Alcoholic Drinks: Minimum Prices

(asked on 28th February 2018) - View Source

Question to the Department of Health and Social Care:

To ask Her Majesty's Government what assessment they have made of research published in the Lancet showing that the estimated health benefits of minimum unit pricing of alcohol would benefit those from the lowest socioeconomic group.


Answered by
Lord O'Shaughnessy Portrait
Lord O'Shaughnessy
This question was answered on 14th March 2018

Public Health England (PHE) published an evidence review The Public Health Burden of Alcohol and the Effectiveness and Cost-Effectiveness of Alcohol Control Policies: An evidence review in December 2016. A copy of the evidence review is attached.
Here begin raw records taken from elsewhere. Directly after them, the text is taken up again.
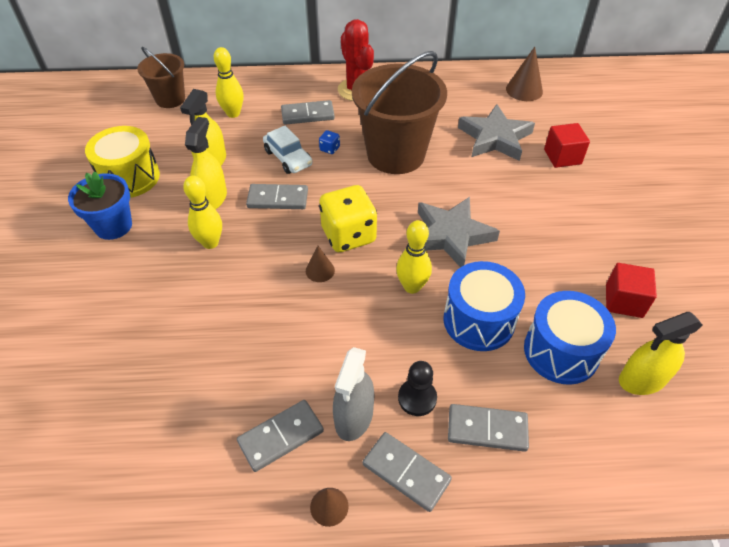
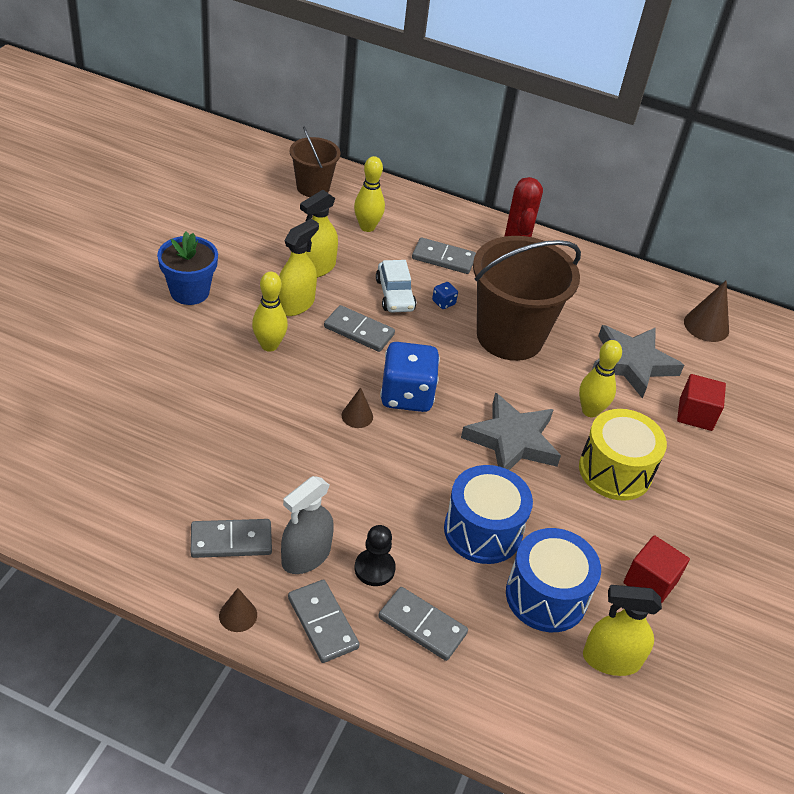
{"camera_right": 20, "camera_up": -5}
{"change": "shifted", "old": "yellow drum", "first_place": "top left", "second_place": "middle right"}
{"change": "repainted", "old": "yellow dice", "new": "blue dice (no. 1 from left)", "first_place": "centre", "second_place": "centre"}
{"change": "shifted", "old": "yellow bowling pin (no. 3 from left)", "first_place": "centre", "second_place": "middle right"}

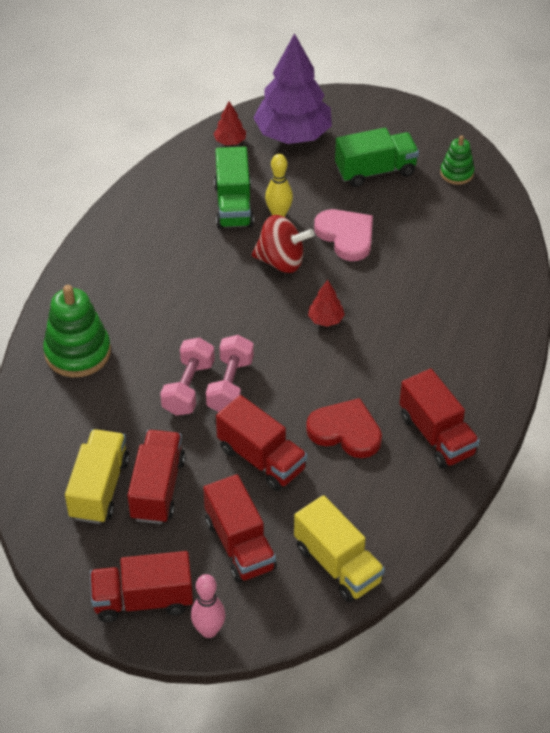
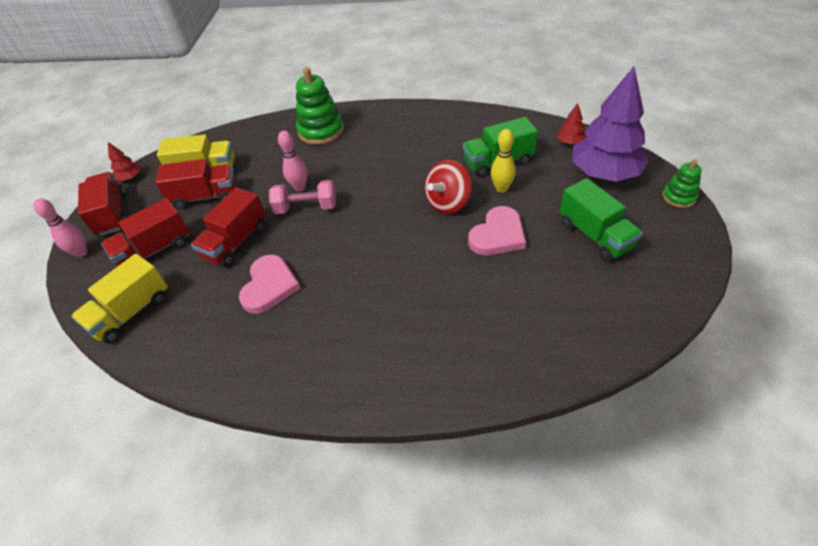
{"camera_right": 80, "camera_up": 0}
{"change": "shifted", "old": "green stacking toy (no. 2 from left)", "first_place": "top right", "second_place": "middle right"}
{"change": "rotated", "old": "red spinning top", "first_place": "top centre", "second_place": "centre", "degrees": 45}
{"change": "shifted", "old": "red tree (no. 2 from left in the first image)", "new": "red tree (no. 1 from left)", "first_place": "centre", "second_place": "top left"}
{"change": "swapped", "old": "pink dumbbell (no. 1 from left)", "new": "pink bowling pin (no. 2 from left)", "first_place": "centre", "second_place": "top centre"}
{"change": "gone", "old": "red truck (no. 5 from left)", "first_place": "middle right"}
{"change": "repainted", "old": "red heart", "new": "pink heart (no. 1 from left)", "first_place": "centre", "second_place": "middle left"}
The research Effects of minimum unit pricing for alcohol on different income and socioeconomic groups: a modelling study published in the Lancet in 2014 was considered as part of this review. The PHE review concluded that reducing the affordability of alcohol is the most effective way of reducing alcohol harm, including hospital admissions and deaths, and targeted pricing measures are particularly effective at reducing harm in those groups most at risk. The review also found that targeting price increases at the cheapest alcohol is very effective and cost-effective and is able to substantially reduce harm in heavy drinkers without affecting moderate drinkers or the price of alcohol sold in pubs and bars.

Minimum Unit Pricing and its effects will continue to remain under review pending the impact of its implementation in Scotland, which will give us the opportunity to see whether the beneficial impacts predicted by modelling are realised in practice.